:: Enunciado a ::
Transcreva fielmente os registos, desde o seu início até à linha que contém "v(-3.88, 15.1) *", ambas incluídas.
═══ Texto fornecido
X - Se o despacho judicial que ordenou a prisão preventiva do autor teve como indiciados os crimes constantes da acusação pelo simples facto de dela constarem, sem qualquer apreciação concreta da prova indiciária, para a qual remeteu acriticamente, presumindo que, tendo sido deduzida acusação pelo MP, existiriam suficientes indícios da actividade criminosa que lhe era imputada, mostra-se inadmissível e, portanto, manifestamente ilegal tal interpretação da lei.

XI - Ainda que se entenda que a remissão para a acusação implica, também, remissão para a prova indiciária, mesmo assim é difícil sustentar que o decisor judicial ponderou, ele próprio, e concretamente a dita prova indiciária, como tinha obrigação de fazer, se o despacho não aponta minimamente nesse sentido.

XII - Se a acusação deduzida contra o autor se fundou em prova indiciária genérica, conclusiva e inconcludente, manifestamente insuficiente para se ter como indiciada a prática de qualquer de qualquer dos crimes que lhe foram imputados, existindo meras suspeitas do envolvimento do autor, mas sem base factual em que as apoiar, não se verificam os fortes indícios a que a lei se refere e que justificam, em primeira linha, a aplicação da medida da coacção mais gravosa, isto é, a medida de prisão preventiva (art. 202.º, n.º 1, al. a), do CPP).
══════
:: Enunciado b ::
Volte a apresentar, na íntegra e sem qualquer alteração, o texto sobre a prisão preventiva.
═══ Dados fornecidos
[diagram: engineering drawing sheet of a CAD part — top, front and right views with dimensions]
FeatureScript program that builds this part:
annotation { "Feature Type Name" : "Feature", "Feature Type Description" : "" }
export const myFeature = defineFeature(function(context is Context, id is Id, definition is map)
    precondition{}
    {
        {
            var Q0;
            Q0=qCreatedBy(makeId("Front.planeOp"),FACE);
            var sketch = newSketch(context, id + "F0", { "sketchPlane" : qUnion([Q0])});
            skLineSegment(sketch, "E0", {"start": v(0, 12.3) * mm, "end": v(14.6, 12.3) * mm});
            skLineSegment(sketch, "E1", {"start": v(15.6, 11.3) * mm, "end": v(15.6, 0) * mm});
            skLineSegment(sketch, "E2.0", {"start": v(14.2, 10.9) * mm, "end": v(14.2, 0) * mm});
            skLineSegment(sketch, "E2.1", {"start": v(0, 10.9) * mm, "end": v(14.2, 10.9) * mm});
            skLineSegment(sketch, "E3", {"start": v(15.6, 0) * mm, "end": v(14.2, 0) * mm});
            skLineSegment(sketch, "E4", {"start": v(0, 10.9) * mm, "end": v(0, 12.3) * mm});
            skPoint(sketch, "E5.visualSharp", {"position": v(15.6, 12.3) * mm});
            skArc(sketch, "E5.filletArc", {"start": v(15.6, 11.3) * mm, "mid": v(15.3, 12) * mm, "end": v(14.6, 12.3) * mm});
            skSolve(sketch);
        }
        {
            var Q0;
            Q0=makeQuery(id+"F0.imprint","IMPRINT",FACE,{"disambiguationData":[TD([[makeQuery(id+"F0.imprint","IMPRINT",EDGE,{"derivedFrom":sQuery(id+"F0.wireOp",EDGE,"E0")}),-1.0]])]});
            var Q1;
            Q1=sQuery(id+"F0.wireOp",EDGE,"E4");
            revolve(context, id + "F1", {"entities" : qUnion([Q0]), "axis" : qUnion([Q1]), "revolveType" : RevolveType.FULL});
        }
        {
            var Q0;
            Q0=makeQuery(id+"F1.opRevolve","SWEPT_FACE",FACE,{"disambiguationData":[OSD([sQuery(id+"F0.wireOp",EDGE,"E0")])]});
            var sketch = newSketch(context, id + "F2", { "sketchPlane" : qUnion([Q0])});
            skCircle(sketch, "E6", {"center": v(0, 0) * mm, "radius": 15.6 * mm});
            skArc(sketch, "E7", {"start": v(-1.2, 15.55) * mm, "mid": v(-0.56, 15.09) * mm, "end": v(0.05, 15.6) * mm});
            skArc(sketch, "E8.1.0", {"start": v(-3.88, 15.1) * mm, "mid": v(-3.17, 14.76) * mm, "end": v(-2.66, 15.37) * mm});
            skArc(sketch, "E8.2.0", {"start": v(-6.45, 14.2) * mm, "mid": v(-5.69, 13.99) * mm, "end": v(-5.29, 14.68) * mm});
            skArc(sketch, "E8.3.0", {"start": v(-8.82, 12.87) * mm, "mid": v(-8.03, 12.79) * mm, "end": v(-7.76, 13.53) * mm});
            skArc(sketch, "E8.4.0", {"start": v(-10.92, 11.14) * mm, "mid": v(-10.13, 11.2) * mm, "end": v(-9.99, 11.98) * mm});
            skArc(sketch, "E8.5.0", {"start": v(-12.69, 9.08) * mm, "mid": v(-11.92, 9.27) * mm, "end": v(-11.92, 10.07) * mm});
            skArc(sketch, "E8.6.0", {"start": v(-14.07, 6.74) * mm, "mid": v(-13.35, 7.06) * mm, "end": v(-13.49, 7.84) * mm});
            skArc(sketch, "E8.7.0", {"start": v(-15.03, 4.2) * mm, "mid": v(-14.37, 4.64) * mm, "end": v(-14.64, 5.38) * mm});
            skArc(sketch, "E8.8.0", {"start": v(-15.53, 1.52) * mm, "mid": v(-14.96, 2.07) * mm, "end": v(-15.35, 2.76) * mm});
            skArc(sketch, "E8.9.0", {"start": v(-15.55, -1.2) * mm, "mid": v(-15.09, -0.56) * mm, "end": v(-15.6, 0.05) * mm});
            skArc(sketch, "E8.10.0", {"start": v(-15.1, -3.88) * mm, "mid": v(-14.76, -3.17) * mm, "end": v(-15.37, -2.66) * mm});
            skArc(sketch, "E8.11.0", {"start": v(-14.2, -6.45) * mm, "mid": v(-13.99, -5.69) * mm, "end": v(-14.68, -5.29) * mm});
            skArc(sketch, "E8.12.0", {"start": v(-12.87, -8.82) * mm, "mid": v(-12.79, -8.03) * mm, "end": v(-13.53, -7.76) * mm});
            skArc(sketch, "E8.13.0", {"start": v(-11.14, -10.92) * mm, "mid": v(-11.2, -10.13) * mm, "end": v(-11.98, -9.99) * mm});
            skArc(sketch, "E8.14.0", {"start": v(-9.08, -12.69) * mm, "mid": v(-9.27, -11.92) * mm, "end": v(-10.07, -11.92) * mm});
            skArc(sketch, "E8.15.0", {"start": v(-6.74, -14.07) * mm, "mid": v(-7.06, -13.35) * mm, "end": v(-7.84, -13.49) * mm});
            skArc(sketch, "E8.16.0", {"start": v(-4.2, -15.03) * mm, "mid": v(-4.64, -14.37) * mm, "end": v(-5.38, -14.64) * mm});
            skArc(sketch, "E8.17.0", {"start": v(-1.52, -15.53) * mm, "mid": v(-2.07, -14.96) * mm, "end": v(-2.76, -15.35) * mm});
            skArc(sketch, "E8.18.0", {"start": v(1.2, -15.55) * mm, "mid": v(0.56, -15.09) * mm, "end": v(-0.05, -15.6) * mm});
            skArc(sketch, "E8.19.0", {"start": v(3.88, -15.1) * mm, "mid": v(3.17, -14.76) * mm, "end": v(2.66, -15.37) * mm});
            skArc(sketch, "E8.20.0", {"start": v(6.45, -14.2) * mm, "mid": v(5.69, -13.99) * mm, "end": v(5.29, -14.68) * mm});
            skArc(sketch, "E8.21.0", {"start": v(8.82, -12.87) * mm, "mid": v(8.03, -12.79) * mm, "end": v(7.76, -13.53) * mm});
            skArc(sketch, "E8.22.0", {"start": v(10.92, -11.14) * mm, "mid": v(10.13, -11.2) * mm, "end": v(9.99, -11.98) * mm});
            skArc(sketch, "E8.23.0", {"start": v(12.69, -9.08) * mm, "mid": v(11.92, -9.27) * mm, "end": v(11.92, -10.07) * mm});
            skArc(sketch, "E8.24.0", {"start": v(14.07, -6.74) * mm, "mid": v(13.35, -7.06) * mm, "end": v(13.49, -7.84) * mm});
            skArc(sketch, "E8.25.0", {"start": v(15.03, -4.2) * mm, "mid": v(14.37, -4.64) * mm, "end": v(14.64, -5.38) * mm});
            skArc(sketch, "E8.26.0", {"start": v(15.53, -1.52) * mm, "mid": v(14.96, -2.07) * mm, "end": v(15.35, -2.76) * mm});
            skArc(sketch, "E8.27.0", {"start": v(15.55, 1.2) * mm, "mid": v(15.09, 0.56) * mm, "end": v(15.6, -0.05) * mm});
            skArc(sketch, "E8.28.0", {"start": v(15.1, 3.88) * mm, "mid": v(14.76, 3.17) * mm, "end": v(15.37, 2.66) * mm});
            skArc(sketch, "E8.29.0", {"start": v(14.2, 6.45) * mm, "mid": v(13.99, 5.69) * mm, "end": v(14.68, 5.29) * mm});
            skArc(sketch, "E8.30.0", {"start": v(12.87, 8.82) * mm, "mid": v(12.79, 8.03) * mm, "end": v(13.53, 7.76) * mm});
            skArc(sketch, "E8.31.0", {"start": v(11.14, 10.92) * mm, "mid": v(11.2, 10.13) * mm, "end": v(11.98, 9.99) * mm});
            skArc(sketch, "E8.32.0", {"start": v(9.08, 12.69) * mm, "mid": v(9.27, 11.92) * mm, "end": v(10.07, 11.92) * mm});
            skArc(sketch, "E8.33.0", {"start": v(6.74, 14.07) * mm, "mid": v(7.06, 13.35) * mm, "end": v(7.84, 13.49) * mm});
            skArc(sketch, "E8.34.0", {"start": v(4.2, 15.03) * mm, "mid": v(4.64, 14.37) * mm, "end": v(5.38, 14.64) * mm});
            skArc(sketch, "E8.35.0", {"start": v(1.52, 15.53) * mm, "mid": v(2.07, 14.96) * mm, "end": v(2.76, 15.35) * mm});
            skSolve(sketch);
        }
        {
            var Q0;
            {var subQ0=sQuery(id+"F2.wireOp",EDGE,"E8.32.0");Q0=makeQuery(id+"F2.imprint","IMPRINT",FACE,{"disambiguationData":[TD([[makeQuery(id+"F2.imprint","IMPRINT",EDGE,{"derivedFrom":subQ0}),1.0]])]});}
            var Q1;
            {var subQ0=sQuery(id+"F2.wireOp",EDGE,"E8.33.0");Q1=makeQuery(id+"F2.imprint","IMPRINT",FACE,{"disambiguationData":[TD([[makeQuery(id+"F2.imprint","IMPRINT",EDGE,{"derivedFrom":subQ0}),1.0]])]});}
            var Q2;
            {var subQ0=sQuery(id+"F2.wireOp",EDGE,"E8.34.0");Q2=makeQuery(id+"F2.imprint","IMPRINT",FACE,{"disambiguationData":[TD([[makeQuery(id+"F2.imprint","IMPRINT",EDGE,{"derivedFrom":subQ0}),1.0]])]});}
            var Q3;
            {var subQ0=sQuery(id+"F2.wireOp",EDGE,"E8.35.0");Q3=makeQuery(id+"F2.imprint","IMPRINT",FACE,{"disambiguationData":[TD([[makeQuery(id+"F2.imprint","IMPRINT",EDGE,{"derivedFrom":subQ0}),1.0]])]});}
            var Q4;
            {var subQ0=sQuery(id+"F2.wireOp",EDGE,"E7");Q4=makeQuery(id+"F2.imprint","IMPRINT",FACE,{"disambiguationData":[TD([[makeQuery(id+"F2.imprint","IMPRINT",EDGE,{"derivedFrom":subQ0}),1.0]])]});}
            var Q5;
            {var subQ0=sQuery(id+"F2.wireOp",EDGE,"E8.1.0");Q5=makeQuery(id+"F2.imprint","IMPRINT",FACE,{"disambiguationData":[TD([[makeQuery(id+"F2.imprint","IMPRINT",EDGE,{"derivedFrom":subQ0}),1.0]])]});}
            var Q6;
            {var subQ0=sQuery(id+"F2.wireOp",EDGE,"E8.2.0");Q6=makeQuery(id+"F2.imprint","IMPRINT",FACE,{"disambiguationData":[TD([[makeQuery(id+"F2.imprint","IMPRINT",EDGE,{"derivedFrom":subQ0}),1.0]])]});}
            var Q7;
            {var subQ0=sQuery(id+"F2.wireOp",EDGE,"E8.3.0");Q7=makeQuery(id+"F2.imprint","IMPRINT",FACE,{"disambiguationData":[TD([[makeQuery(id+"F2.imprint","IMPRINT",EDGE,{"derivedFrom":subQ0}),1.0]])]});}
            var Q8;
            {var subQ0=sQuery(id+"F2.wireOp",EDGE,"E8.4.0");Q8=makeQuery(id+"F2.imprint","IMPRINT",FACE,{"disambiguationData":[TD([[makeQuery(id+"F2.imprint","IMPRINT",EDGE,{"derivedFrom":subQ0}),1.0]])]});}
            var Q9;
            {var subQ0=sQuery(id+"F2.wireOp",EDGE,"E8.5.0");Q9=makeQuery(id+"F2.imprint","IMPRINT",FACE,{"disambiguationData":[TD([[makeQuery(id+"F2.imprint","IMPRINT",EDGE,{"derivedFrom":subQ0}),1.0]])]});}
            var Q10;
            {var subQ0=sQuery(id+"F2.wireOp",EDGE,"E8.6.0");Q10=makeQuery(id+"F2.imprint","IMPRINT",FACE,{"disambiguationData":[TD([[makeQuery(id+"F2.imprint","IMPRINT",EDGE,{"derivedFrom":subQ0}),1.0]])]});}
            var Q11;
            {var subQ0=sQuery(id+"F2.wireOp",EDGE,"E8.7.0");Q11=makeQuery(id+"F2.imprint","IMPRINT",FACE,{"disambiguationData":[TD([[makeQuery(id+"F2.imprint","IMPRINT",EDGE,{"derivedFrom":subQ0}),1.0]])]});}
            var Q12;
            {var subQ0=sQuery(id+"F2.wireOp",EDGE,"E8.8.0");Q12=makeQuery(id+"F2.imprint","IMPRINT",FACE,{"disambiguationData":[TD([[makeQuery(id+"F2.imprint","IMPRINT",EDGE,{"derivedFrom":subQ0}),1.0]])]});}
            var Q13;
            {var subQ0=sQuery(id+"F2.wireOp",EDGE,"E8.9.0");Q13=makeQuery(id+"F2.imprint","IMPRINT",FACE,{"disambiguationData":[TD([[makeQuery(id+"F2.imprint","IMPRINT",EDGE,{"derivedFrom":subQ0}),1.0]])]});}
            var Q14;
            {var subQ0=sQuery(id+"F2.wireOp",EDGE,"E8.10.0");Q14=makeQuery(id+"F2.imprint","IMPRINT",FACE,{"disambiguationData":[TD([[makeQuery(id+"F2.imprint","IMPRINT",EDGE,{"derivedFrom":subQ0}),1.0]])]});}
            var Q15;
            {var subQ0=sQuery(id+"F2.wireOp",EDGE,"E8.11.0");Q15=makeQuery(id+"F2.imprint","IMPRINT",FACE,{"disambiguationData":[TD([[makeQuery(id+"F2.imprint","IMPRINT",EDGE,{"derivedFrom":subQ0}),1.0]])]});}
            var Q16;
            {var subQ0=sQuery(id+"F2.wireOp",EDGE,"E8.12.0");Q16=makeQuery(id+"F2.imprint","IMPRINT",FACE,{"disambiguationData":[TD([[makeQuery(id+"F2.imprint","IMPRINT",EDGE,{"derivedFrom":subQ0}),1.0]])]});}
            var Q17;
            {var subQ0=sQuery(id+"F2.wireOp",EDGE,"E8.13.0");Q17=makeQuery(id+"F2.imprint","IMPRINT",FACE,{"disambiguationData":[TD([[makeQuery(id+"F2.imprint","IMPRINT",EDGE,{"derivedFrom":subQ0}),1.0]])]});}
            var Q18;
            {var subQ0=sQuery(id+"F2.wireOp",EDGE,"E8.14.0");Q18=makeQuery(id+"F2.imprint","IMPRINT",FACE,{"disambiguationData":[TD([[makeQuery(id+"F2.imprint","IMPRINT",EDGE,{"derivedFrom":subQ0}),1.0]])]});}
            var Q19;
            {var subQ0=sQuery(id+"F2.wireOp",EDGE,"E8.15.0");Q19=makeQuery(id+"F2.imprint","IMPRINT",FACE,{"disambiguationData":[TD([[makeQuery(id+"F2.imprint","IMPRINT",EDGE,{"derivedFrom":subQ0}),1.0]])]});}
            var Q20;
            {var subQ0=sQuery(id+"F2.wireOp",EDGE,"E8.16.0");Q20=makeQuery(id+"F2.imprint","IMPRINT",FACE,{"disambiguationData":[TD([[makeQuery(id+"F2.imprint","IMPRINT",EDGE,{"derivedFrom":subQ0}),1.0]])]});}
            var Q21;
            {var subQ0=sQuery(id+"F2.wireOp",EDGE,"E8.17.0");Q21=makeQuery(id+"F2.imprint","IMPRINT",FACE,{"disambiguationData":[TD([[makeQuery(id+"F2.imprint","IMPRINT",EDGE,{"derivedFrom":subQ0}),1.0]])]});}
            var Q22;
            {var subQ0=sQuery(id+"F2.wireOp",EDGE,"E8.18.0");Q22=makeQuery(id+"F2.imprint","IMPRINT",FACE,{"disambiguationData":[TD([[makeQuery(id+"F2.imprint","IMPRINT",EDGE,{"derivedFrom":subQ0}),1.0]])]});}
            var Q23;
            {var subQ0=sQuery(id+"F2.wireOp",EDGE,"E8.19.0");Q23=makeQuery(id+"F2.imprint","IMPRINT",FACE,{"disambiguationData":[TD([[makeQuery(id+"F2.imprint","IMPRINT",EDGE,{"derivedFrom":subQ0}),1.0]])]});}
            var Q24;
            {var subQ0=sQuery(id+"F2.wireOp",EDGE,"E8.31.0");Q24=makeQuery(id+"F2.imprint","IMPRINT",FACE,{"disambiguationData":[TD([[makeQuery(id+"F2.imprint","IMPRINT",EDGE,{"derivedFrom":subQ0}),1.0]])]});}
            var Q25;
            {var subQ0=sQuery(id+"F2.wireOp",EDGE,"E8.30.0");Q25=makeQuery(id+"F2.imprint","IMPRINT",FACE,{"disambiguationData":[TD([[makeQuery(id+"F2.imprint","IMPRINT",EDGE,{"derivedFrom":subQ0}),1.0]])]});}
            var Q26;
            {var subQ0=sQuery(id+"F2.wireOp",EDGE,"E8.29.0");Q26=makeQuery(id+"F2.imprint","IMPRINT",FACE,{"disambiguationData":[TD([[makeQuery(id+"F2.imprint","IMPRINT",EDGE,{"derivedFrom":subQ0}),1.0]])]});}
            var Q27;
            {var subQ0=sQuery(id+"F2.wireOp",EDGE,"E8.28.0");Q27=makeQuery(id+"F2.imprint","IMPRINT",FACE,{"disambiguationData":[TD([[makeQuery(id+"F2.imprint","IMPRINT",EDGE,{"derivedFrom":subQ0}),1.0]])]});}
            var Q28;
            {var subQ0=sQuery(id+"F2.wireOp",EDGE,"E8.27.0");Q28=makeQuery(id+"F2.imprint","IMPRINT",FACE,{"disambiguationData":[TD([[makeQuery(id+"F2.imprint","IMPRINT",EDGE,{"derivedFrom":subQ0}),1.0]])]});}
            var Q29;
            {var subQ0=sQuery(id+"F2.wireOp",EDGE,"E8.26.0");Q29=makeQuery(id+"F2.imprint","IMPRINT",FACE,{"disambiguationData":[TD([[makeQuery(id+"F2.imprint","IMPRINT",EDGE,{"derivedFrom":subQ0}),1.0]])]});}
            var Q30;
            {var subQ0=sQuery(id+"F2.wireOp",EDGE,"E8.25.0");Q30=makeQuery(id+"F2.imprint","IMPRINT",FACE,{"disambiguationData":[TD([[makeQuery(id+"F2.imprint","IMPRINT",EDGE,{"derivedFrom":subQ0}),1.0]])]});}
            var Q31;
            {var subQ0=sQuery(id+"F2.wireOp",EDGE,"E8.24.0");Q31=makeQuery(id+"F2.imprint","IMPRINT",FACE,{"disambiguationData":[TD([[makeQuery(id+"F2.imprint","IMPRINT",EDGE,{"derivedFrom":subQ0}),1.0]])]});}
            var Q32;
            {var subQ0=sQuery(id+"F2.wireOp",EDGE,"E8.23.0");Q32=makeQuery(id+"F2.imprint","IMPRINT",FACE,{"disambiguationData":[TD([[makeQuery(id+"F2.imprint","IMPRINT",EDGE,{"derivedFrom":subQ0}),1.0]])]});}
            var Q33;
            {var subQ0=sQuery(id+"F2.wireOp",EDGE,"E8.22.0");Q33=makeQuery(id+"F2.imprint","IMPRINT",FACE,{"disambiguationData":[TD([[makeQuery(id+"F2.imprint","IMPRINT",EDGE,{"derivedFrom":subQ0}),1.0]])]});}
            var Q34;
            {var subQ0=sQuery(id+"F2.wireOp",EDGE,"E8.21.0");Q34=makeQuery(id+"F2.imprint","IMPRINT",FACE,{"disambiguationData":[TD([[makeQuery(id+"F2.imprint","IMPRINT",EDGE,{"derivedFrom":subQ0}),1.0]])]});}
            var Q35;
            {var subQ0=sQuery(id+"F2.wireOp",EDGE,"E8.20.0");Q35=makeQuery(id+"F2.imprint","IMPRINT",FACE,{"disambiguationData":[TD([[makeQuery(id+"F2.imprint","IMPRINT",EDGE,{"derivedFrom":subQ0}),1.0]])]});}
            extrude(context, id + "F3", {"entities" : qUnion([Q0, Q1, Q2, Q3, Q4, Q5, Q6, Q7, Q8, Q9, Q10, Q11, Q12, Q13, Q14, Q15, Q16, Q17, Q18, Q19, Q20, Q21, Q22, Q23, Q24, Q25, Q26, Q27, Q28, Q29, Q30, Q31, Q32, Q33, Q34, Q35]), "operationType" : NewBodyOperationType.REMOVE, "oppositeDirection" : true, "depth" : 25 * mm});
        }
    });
══════
:: Resposta a ::
[diagram: engineering drawing sheet of a CAD part — top, front and right views with dimensions]
FeatureScript program that builds this part:
annotation { "Feature Type Name" : "Feature", "Feature Type Description" : "" }
export const myFeature = defineFeature(function(context is Context, id is Id, definition is map)
    precondition{}
    {
        {
            var Q0;
            Q0=qCreatedBy(makeId("Front.planeOp"),FACE);
            var sketch = newSketch(context, id + "F0", { "sketchPlane" : qUnion([Q0])});
            skLineSegment(sketch, "E0", {"start": v(0, 12.3) * mm, "end": v(14.6, 12.3) * mm});
            skLineSegment(sketch, "E1", {"start": v(15.6, 11.3) * mm, "end": v(15.6, 0) * mm});
            skLineSegment(sketch, "E2.0", {"start": v(14.2, 10.9) * mm, "end": v(14.2, 0) * mm});
            skLineSegment(sketch, "E2.1", {"start": v(0, 10.9) * mm, "end": v(14.2, 10.9) * mm});
            skLineSegment(sketch, "E3", {"start": v(15.6, 0) * mm, "end": v(14.2, 0) * mm});
            skLineSegment(sketch, "E4", {"start": v(0, 10.9) * mm, "end": v(0, 12.3) * mm});
            skPoint(sketch, "E5.visualSharp", {"position": v(15.6, 12.3) * mm});
            skArc(sketch, "E5.filletArc", {"start": v(15.6, 11.3) * mm, "mid": v(15.3, 12) * mm, "end": v(14.6, 12.3) * mm});
            skSolve(sketch);
        }
        {
            var Q0;
            Q0=makeQuery(id+"F0.imprint","IMPRINT",FACE,{"disambiguationData":[TD([[makeQuery(id+"F0.imprint","IMPRINT",EDGE,{"derivedFrom":sQuery(id+"F0.wireOp",EDGE,"E0")}),-1.0]])]});
            var Q1;
            Q1=sQuery(id+"F0.wireOp",EDGE,"E4");
            revolve(context, id + "F1", {"entities" : qUnion([Q0]), "axis" : qUnion([Q1]), "revolveType" : RevolveType.FULL});
        }
        {
            var Q0;
            Q0=makeQuery(id+"F1.opRevolve","SWEPT_FACE",FACE,{"disambiguationData":[OSD([sQuery(id+"F0.wireOp",EDGE,"E0")])]});
            var sketch = newSketch(context, id + "F2", { "sketchPlane" : qUnion([Q0])});
            skCircle(sketch, "E6", {"center": v(0, 0) * mm, "radius": 15.6 * mm});
            skArc(sketch, "E7", {"start": v(-1.2, 15.55) * mm, "mid": v(-0.56, 15.09) * mm, "end": v(0.05, 15.6) * mm});
            skArc(sketch, "E8.1.0", {"start": v(-3.88, 15.1) * mm, "mid": v(-3.17, 14.76) * mm, "end": v(-2.66, 15.37) * mm});

:: Resposta b ::
X - Se o despacho judicial que ordenou a prisão preventiva do autor teve como indiciados os crimes constantes da acusação pelo simples facto de dela constarem, sem qualquer apreciação concreta da prova indiciária, para a qual remeteu acriticamente, presumindo que, tendo sido deduzida acusação pelo MP, existiriam suficientes indícios da actividade criminosa que lhe era imputada, mostra-se inadmissível e, portanto, manifestamente ilegal tal interpretação da lei.

XI - Ainda que se entenda que a remissão para a acusação implica, também, remissão para a prova indiciária, mesmo assim é difícil sustentar que o decisor judicial ponderou, ele próprio, e concretamente a dita prova indiciária, como tinha obrigação de fazer, se o despacho não aponta minimamente nesse sentido.

XII - Se a acusação deduzida contra o autor se fundou em prova indiciária genérica, conclusiva e inconcludente, manifestamente insuficiente para se ter como indiciada a prática de qualquer de qualquer dos crimes que lhe foram imputados, existindo meras suspeitas do envolvimento do autor, mas sem base factual em que as apoiar, não se verificam os fortes indícios a que a lei se refere e que justificam, em primeira linha, a aplicação da medida da coacção mais gravosa, isto é, a medida de prisão preventiva (art. 202.º, n.º 1, al. a), do CPP).